━━━━━ DOCUMENT TEXT ━━━━━

So one simple thing you can do is mask the warped image in Python/OpenCV to get its bounds from the black background outside the image and then erode the mask. Then use the mask to erode the image boundary. This can be achieve by the following changes to your last lines of code presented as follows:
if A is None:
fullTransformation = np.dot(translation,H) #again, images must be translated to be 100% visible in new canvas
warpedImage2 = cv2.warpPerspective(image2, fullTransformation, (xMax-xMin, yMax-yMin))
else:
warpedImageTemp = cv2.warpPerspective(image2, translation, (xMax-xMin, yMax-yMin))
warpedImage2 = cv2.warpAffine(warpedImageTemp, A, (xMax-xMin, yMax-yMin))
mask2 = cv2.threshold(warpedImage2, 0, 255, cv2.THRESH_BINARY)[1]
kernel = cv2.getStructuringElement(cv2.MORPH_ELLIPSE, (3,3))
mask2 = cv2.morphologyEx(mask2, cv2.MORPH_ERODE, kernel)
warpedImage2[mask2==0] = 0
result = np.where(warpedImage2 != 0, warpedImage2, warpedResImg)
I simply added the following code lines to your code:
mask2 = cv2.threshold(warpedImage2, 0, 255, cv2.THRESH_BINARY)[1]
kernel = cv2.getStructuringElement(cv2.MORPH_ELLIPSE, (3,3))
mask2 = cv2.morphologyEx(mask2, cv2.MORPH_ERODE, kernel)
warpedImage2[mask2==0] = 0
You can increase the kernel size if desired to erode more.
Here is the before and after. Note that I did not have SURF and tried to use ORB, which did not align well. So your roads do not align. But the mismatch due to misalignment emphasizes the issue as it shows the dashed jagged black border line. The fact that ORB did not work or I do not have proper code from above to make it align is not important. The masking does what I think you want and is extendable to the processing of all your images.
The other thing that can be done in combination with the above is to feather the mask and then ramp blend the two images using the mask. This is done by blurring the mask (a bit more) and then stretching the values over the inside half of the blurred border and making the ramp only on the outside half of the blurred border. Then blend the two images with the ramped mask and its inverse as follows for the same code as above.
if A is None:
fullTransformation = np.dot(translation,H) #again, images must be translated to be 100% visible in new canvas
warpedImage2 = cv2.warpPerspective(image2, fullTransformation, (xMax-xMin, yMax-yMin))

━━━━━

EXERCISE TASKS
(A) According to the answer on masking warped images in OpenCV, which feature detector did the author try in place of SURF?
(B) Continue the answer on masking warped images in OpenCV from its final line.

━━━━━ INFORMATION PROVIDED ━━━━━

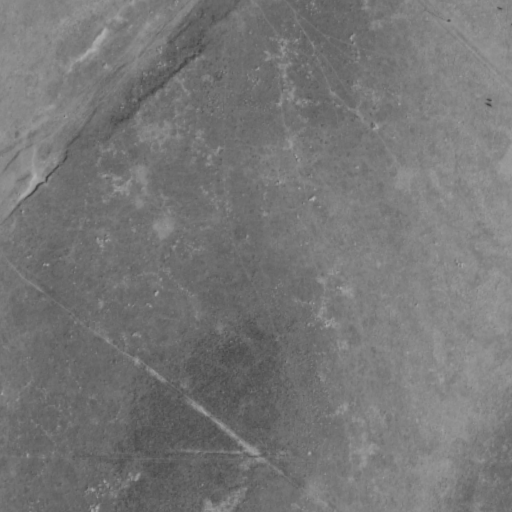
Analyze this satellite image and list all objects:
road: (165, 386)
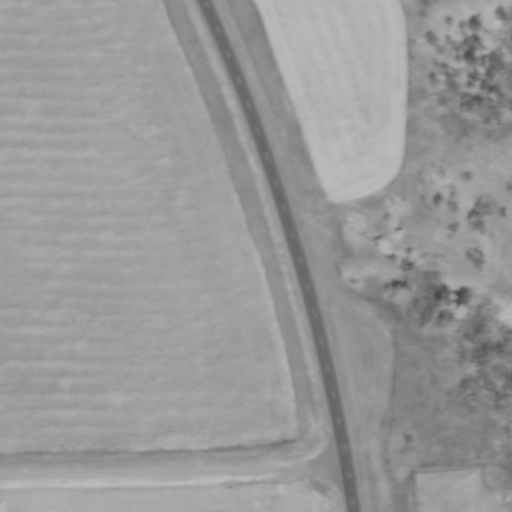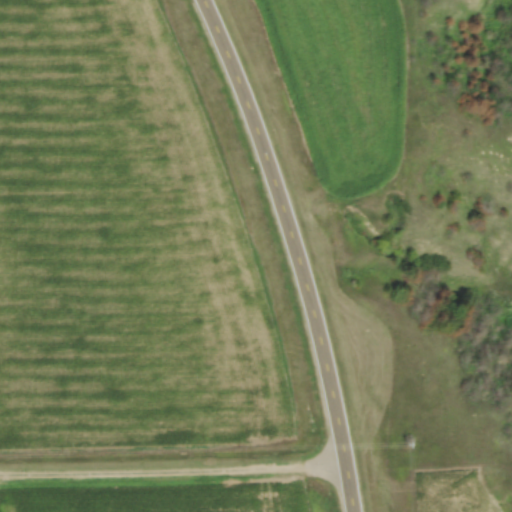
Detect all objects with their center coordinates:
road: (295, 250)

━━━━━

RESULTS OF THE TASKS
(A) ORB

(B)
else:
warpedImageTemp = cv2.warpPerspective(image2, translation, (xMax-xMin, yMax-yMin))
warpedImage2 = cv2.warpAffine(warpedImageTemp, A, (xMax-xMin, yMax-yMin))
mask2 = cv2.threshold(warpedImage2, 0, 255, cv2.THRESH_BINARY)[1]
kernel = cv2.getStructuringElement(cv2.MORPH_ELLIPSE, (3,3))
mask2 = cv2.morphologyEx(mask2, cv2.MORPH_ERODE, kernel)
warpedImage2[mask2==0] = 0
mask2 = cv2.blur(mask2, (5,5))
mask2 = skimage.exposure.rescale_intensity(mask2, in_range=(127.5,255), out_range=(0,255)).astype(np.float64)
result = (warpedImage2 * mask2 + warpedResImg * (255 - mask2))/255
result = result.clip(0,255).astype(np.uint8)
cv2.imwrite("image1_image2_merged3.png", result)
The result when compared to the original composite is as follows:
ADDITION
I have corrected my ORB code to reverse the use of images and now it aligns. So here are all 3 techniques: the original, the one that only uses a binary mask and the one that uses a ramped mask for blending (all as described above).
ADDITION2
Here are the 3 requested images: original, binary masked, ramped mask blending.
Here is my ORB code for the last version above
I tried to change as little as possible from your code, except I had to use ORB and I had to swap the names image1 and image2 near the end.
import cv2
import matplotlib.pyplot as plt
import numpy as np
import itertools
from scipy.interpolate import UnivariateSpline
from skimage.exposure import rescale_intensity
image1 = cv2.imread("image1.jpg")
image2 = cv2.imread("image2.jpg")
gray1 = cv2.cvtColor(image1, cv2.COLOR_BGR2GRAY)
gray2 = cv2.cvtColor(image2, cv2.COLOR_BGR2GRAY)
# Detect ORB features and compute descriptors.
MAX_FEATURES = 500
GOOD_MATCH_PERCENT = 0.15
orb = cv2.ORB_create(MAX_FEATURES)
keypoints1, descriptors1 = orb.detectAndCompute(gray1, None)
keypoints2, descriptors2 = orb.detectAndCompute(gray2, None)
# Match features.
matcher = cv2.DescriptorMatcher_create(cv2.DESCRIPTOR_MATCHER_BRUTEFORCE_HAMMING)
matches = matcher.match(descriptors1, descriptors2, None)
# Sort matches by score
matches.sort(key=lambda x: x.distance, reverse=False)
# Remove not so good matches
numGoodMatches = int(len(matches) * GOOD_MATCH_PERCENT)
matches = matches[:numGoodMatches]
# Draw top matches
imMatches = cv2.drawMatches(image1, keypoints1, image2, keypoints2, matches, None)
cv2.imwrite("/Users/fred/desktop/image1_image2_matches.png", imMatches)
# Extract location of good matches
points1 = np.zeros((len(matches), 2), dtype=np.float32)
points2 = np.zeros((len(matches), 2), dtype=np.float32)
for i, match in enumerate(matches):
points1[i, :] = keypoints1[match.queryIdx].pt
points2[i, :] = keypoints2[match.trainIdx].pt
print(points1)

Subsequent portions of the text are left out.